Listen Here: https://judyweigle.podbean.com/e/are-you-a-victim-1-step-to-control/
Being a Victim is a Choice, not a Requirement. It takes a while to figure that out. Some people are victims as a result of learned behavior from their parents’ relationship and don’t realize they are repeating that behavior. We have cognitive memory and muscle memory. Quite often we need someone who knew the parents, and is comfortable enough with us, to point out that we are exhibiting the behavior of a victim, as did our mother or father. Typically, it’s women who express themselves as victims. Women have come a long way in exerting strength in relationships, while it is still all too easy to fall into a submissive role.
Feelings of personal insecurity can cause someone to accept the role of victim. It’s hard if not impossible to see that our own view of ourselves defines us as victims. In this case a therapist or life coach can help us identify the way we think of ourselves, and how that view forces us into relationships and situations that stifle our voices and allows people to dominate us.
Fear of losing a relationship for reasons of financial security, loneliness, or cultural expectations can cause us to accept the role of victim in order to be accepted by someone who we think will take care of us and make us feel whole. We can even allow someone to hurt us physically, just so that won’t leave us. People do go to extreme ends to maintain an unhealthy relationship if they feel subservient to their spouse.
I have had clients who were using me as a mediator and couldn’t leave their victim role as I was asking to review the assets and debts for division. They didn’t use their own voice and the opportunity of mediation to break free of victimhood to start asserting their own voice. They couldn’t see that introducing a neutral third person, specializing in negotiation, was there to help them speak. If their spouse laid out what he or she wanted the settlement to look like, they were going to accept that settlement as written. Mediators are there to provide a path forward for both spouses so that the settlement can be balanced.

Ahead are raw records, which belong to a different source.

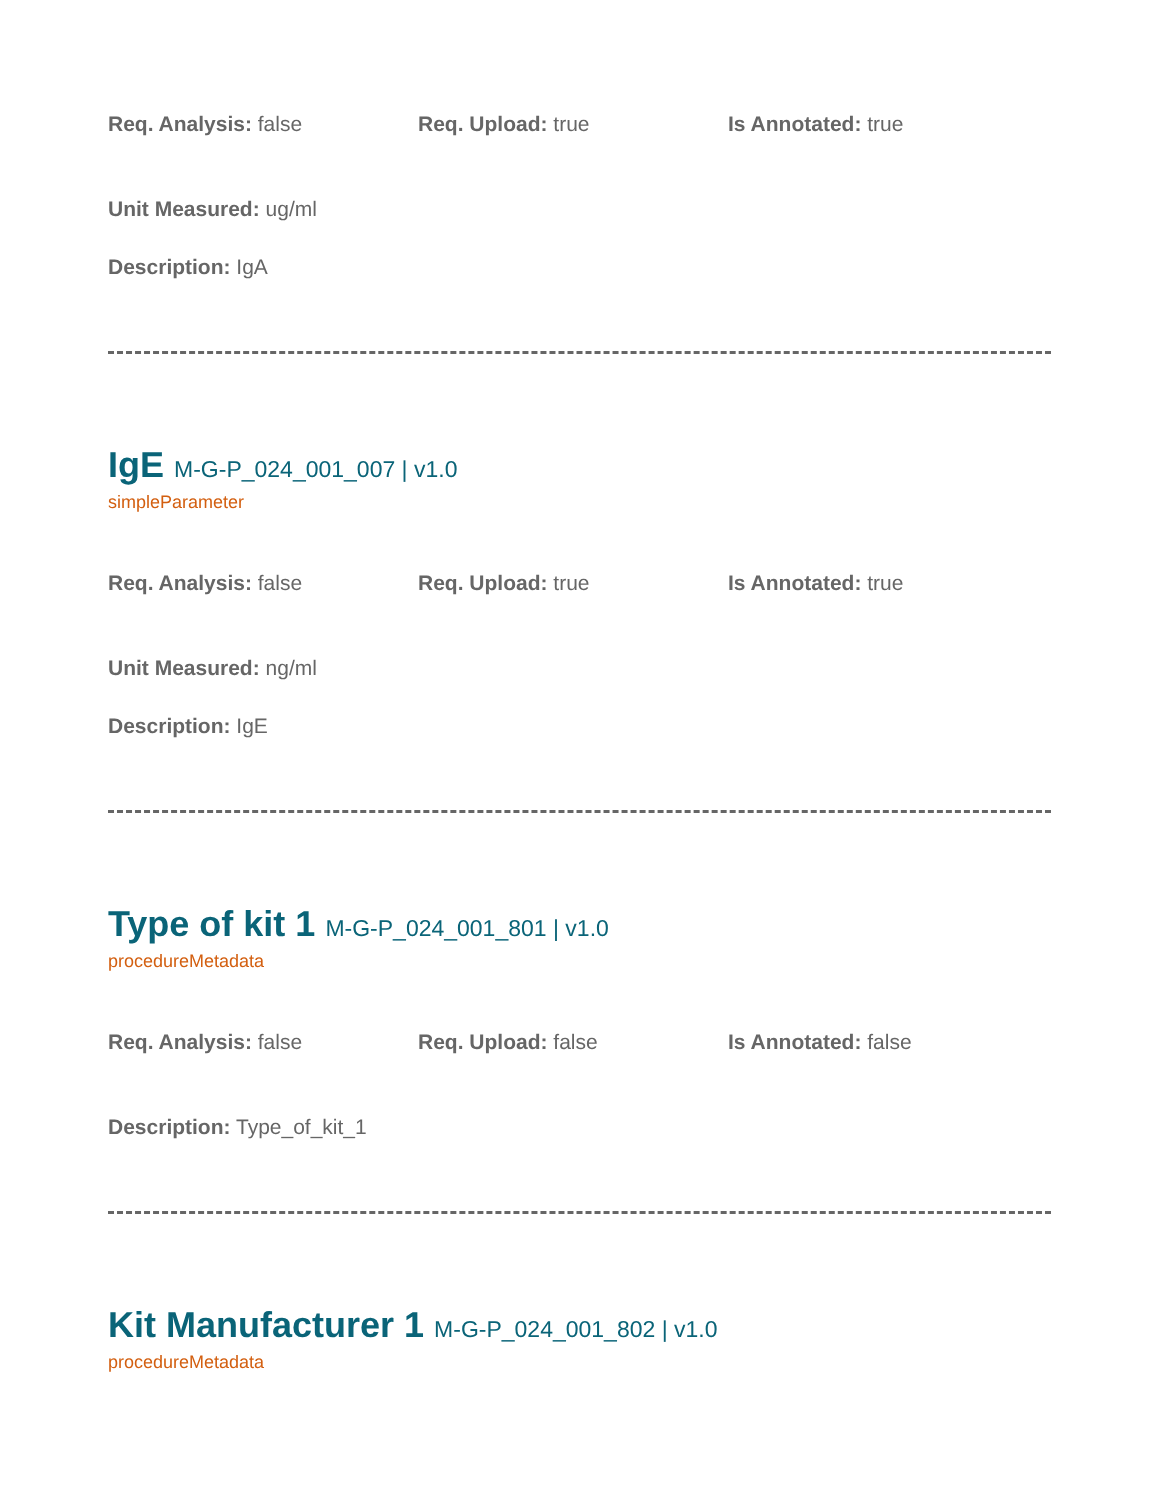Req. Analysis: false Req. Upload: true Is Annotated: true
Unit Measured: ug/ml
Description: IgA
IgE M-G-P_024_001_007 | v1.0
simpleParameter
Req. Analysis: false Req. Upload: true Is Annotated: true
Unit Measured: ng/ml
Description: IgE
Type of kit 1 M-G-P_024_001_801 | v1.0
procedureMetadata
Req. Analysis: false Req. Upload: false Is Annotated: false
Description: Type_of_kit_1
Kit Manufacturer 1 M-G-P_024_001_802 | v1.0
procedureMetadata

How to know when you’re a Victim?
1. You give the power of decision-making to your spouse, even when it doesn’t make sense.
2. You fear bringing up topics to your spouse, like the finances of the family, to avoid verbal hostility.
3. You don’t insist on being part of the income tax filing, and sign them without reading them.
4. Your spouse will present a settlement agreement to you to sign before a legal professional is involved for legal advice, or to initiate the filing.
How to Change from Victim to Equal Partner in the Divorce Decision-Making
1. Say, “I am an equal partner in this relationship and want equal decision-making in the divorce.” Practice this so that it flows out of your mouth at the right time. The message is simple, straightforward, and non-inflammatory.
2. Once you process and understand why you’ve accepted being a victim, your voice and attitude can change to one of Calm Control.
3. You don’t have to be mean, arrogant, or demanding. Bear in mind that it was your choice, consciously or unconsciously, to be submissive in the marital decision-making. More than likely, this submissive position as driven you to the divorce.That’s okay; you’re now exercising control over your own life. Using a calm tone, and words that aren’t offensive, is to your advantage.
4. What typically happens once a victim leaves their former role of powerless person, and assumes the role of control, is that there is an over exaggeration of attitude, which starts a fight, and blows everything out of proportion. The controlling spouse will be shocked at seeing a different attitude in their submissive spouse, and will become both defensive and offensive. That’s why it’s so very important to use a calm, soothing voice, and words that are just as calming, too. (give example) BIFF
5. A power imbalance has been created and maintained during the marriage. Once the victim wants to change the power imbalance, that will create fear in the mind of the controlling spouse. A calm tone, and a refusal to argue, will minimize the reaction of the controlling spouse. Remember, that there are also issues from the personality make-up, and from the way the controller was raised, that contribute their approach to a marriage. Don’t blame them. Sometimes they don’t realize what they’re doing. They need help, too.
6. Lastly, realize that when legal professionals are involved, and after you’ve received legal advice, the professionals will go by the laws of the state, and will be your support system, so to speak, to create the balance that never was, in working with you to craft a divorce settlement.
Just like in the Wizard of Oz, it was always Dorothy’s choice to go home. It is our choice to remain a victim or to be an independent thinker, speaker, and one who engages in discussion, shares their thinking, and offers compromise to a situation as opposed to acceptance of what the other spouse thinks. We have the power to break the shackles of control whenever we choose.